Indian equity benchmarks ended lower on May 5, 2026, as the Sensex fell approximately 252 points [1] and the Nifty slipped below the 24,050 level [1].
The downturn reflects growing investor anxiety over global geopolitical instability and domestic currency volatility. These factors have triggered a broad sell-off across the National Stock Exchange and Bombay Stock Exchange in Mumbai.
Market analysts said the slide was due to fresh escalations in the conflict between the U.S. and Iran [1]. This geopolitical friction, combined with a weakening rupee, created a risk-off environment that spooked investors [1].
The Nifty 50 experienced a volatile session, holding above 24,000 earlier in the day [2] before eventually closing below the 24,050 mark [1]. While the overall market trend remained negative, some sectors showed resilience. The auto, FMCG, power, and telecom sector indices each rose by approximately 0.5% [2].
Other sectors faced steeper declines. The realty index dropped one percent [2], contributing to the overall red finish for the day. Despite the losses, the markets did recover some ground from their lowest points of the session [2].
The volatility comes as investors weigh the impact of international conflict on trade and energy prices.
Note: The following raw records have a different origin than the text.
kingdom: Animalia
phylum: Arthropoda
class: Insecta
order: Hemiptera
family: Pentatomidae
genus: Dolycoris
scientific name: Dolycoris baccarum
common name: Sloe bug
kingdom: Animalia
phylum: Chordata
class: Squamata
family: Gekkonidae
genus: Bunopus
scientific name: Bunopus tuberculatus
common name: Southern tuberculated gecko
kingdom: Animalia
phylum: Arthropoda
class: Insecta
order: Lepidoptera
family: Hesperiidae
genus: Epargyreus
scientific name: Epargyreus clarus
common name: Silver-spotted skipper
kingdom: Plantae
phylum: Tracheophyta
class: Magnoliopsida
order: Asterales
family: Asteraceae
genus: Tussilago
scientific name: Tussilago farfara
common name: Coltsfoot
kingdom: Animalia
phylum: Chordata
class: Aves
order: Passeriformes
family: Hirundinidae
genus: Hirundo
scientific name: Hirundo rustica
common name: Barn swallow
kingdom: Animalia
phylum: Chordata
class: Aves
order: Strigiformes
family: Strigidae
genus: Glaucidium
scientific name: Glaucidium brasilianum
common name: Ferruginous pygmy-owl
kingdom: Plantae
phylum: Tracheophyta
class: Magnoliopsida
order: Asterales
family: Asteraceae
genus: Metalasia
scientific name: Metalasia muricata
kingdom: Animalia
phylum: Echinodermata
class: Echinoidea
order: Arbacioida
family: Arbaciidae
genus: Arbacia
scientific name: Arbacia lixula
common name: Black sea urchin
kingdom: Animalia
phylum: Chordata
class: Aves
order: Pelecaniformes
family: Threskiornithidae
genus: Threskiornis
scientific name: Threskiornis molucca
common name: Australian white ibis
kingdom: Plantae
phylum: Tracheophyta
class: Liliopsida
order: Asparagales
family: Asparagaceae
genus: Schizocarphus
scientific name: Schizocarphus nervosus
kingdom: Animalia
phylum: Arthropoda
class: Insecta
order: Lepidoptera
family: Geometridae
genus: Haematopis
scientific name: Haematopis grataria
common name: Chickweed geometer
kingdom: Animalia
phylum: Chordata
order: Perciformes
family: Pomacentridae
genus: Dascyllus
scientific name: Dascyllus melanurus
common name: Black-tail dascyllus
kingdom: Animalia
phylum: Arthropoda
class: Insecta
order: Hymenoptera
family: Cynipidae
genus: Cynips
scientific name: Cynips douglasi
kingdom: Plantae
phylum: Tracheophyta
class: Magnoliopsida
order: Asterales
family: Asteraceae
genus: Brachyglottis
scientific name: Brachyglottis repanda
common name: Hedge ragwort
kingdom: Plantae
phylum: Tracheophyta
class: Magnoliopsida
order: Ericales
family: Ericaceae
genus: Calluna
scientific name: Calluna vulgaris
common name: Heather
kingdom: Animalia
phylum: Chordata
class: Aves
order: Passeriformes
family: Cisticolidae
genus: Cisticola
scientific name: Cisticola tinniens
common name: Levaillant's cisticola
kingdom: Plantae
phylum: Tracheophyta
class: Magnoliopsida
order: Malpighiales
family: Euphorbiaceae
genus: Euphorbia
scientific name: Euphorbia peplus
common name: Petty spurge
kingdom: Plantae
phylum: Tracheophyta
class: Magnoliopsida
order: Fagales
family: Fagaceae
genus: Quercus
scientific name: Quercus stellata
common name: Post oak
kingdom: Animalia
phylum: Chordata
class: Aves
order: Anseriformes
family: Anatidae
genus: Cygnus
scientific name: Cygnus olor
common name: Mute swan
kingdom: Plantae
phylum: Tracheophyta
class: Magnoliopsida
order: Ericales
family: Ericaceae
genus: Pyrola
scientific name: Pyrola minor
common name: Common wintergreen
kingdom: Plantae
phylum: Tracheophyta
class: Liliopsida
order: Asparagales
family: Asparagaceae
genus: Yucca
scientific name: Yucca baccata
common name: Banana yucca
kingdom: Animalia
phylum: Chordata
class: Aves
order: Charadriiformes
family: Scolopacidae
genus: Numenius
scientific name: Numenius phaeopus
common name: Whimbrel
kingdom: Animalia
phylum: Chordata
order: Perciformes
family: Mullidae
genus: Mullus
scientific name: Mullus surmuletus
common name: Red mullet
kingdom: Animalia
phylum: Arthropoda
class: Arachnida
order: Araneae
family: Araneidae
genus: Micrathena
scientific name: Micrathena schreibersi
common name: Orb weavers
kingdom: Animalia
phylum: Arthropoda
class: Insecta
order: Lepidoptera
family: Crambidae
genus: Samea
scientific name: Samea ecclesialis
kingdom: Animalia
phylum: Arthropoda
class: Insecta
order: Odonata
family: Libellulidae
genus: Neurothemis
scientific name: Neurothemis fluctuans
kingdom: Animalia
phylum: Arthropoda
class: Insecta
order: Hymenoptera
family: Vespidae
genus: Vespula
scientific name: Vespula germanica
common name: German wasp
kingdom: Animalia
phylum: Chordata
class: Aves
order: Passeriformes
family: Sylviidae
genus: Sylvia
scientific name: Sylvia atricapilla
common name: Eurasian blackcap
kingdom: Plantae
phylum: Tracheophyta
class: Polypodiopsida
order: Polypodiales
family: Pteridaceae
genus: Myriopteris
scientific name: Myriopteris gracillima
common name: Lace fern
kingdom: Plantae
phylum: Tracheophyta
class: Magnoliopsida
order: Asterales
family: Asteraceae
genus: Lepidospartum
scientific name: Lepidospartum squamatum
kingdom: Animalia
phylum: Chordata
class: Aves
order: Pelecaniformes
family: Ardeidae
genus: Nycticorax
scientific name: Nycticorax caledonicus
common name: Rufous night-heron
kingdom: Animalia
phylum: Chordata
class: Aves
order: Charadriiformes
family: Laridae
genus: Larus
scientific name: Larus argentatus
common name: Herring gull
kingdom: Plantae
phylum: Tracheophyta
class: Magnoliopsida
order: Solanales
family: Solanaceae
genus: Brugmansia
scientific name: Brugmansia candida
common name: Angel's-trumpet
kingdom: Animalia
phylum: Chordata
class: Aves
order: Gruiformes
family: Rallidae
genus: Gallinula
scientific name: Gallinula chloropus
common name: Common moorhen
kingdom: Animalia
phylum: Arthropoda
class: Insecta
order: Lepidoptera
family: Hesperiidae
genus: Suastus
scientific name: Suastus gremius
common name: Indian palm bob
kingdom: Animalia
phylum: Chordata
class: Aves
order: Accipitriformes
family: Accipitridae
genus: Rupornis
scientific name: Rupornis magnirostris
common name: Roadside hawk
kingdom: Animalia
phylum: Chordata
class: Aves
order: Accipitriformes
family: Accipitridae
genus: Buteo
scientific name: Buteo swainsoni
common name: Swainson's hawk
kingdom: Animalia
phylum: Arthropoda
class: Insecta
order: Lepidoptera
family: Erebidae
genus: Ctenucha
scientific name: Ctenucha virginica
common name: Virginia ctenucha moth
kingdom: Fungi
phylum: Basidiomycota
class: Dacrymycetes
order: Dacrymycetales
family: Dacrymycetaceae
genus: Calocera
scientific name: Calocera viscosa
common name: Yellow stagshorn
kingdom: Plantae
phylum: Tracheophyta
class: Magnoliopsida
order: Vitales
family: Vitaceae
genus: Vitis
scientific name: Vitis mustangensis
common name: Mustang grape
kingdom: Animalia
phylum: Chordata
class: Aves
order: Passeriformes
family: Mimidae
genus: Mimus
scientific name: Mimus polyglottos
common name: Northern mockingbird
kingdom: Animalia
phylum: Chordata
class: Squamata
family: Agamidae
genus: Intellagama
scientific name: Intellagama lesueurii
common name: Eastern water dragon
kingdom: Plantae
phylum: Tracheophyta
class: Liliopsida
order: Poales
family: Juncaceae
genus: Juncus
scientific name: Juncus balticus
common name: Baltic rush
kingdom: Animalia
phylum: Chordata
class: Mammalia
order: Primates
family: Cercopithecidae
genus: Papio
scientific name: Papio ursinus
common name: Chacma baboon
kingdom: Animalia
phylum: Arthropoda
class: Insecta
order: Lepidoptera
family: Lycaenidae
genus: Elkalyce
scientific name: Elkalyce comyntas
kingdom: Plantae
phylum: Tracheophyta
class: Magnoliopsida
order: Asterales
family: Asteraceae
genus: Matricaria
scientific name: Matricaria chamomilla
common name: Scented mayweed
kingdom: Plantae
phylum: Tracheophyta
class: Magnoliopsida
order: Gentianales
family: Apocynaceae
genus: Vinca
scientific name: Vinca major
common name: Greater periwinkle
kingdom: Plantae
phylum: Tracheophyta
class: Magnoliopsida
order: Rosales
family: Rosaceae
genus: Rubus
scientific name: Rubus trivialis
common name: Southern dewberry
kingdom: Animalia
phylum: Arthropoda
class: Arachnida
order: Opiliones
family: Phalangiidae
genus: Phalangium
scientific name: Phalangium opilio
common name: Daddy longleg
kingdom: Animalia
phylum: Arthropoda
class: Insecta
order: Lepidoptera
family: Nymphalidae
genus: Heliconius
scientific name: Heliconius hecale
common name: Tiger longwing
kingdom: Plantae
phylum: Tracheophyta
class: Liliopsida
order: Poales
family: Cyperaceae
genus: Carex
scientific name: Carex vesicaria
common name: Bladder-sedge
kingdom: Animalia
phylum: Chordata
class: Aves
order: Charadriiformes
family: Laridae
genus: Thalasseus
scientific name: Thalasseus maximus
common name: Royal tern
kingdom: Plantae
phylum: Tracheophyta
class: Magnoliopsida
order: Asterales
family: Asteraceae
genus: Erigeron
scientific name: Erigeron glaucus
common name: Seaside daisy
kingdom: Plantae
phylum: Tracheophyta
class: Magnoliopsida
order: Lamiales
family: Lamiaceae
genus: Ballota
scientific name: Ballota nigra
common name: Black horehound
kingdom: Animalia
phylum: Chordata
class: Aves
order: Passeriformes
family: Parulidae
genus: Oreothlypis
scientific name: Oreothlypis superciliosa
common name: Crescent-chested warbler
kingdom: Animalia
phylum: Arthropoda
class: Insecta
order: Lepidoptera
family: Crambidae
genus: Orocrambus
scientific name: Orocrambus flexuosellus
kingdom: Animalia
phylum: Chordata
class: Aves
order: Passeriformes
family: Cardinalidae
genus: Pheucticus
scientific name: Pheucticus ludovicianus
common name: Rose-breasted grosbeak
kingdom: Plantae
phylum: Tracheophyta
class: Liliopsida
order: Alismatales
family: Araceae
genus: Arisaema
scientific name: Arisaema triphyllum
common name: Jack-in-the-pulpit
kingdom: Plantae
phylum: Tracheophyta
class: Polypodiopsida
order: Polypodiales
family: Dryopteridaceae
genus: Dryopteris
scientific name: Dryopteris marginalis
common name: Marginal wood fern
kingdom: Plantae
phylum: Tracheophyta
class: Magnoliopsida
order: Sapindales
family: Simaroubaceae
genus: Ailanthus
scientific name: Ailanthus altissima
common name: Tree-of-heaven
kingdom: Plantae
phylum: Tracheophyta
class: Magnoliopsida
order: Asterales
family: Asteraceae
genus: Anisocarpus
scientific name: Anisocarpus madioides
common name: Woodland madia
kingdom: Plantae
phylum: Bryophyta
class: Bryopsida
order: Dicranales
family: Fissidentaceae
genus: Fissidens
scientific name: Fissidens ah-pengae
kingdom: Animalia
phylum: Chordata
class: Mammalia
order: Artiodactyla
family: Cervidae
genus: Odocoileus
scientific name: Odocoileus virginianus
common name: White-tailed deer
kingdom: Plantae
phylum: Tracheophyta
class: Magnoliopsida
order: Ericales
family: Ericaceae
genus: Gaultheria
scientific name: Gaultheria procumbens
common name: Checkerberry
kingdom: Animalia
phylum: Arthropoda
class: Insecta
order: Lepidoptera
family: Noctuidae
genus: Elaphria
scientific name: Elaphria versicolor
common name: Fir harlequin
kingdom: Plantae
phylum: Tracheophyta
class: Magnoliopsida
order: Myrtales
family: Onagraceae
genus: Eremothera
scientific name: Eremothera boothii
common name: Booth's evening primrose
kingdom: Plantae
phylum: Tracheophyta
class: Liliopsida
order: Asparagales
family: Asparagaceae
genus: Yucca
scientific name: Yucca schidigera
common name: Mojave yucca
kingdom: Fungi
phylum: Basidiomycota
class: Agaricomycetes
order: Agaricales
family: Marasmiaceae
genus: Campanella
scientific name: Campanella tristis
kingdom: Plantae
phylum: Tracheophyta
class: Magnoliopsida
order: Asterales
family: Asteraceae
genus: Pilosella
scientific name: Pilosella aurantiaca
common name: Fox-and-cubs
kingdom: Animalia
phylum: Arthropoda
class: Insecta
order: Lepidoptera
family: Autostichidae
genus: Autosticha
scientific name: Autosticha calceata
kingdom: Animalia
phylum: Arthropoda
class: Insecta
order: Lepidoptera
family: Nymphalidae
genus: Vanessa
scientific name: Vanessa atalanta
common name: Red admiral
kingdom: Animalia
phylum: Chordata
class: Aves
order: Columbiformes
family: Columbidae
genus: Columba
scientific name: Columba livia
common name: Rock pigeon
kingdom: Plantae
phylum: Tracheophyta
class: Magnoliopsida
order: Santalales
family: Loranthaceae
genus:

The simultaneous decline of the rupee further pressured equity valuations, as currency depreciation often leads to a withdrawal of foreign institutional investment.
“The Sensex fell approximately 252 points and the Nifty slipped below the 24,050 level.”
The decline in Indian benchmarks highlights the sensitivity of emerging markets to geopolitical shocks and currency fluctuations. When tensions rise between the U.S. and Iran, investors typically move capital toward safe-haven assets, leading to sell-offs in equities. The divergence between the falling realty index and the rising FMCG and telecom sectors suggests that investors are rotating into defensive stocks to mitigate risk during periods of high volatility.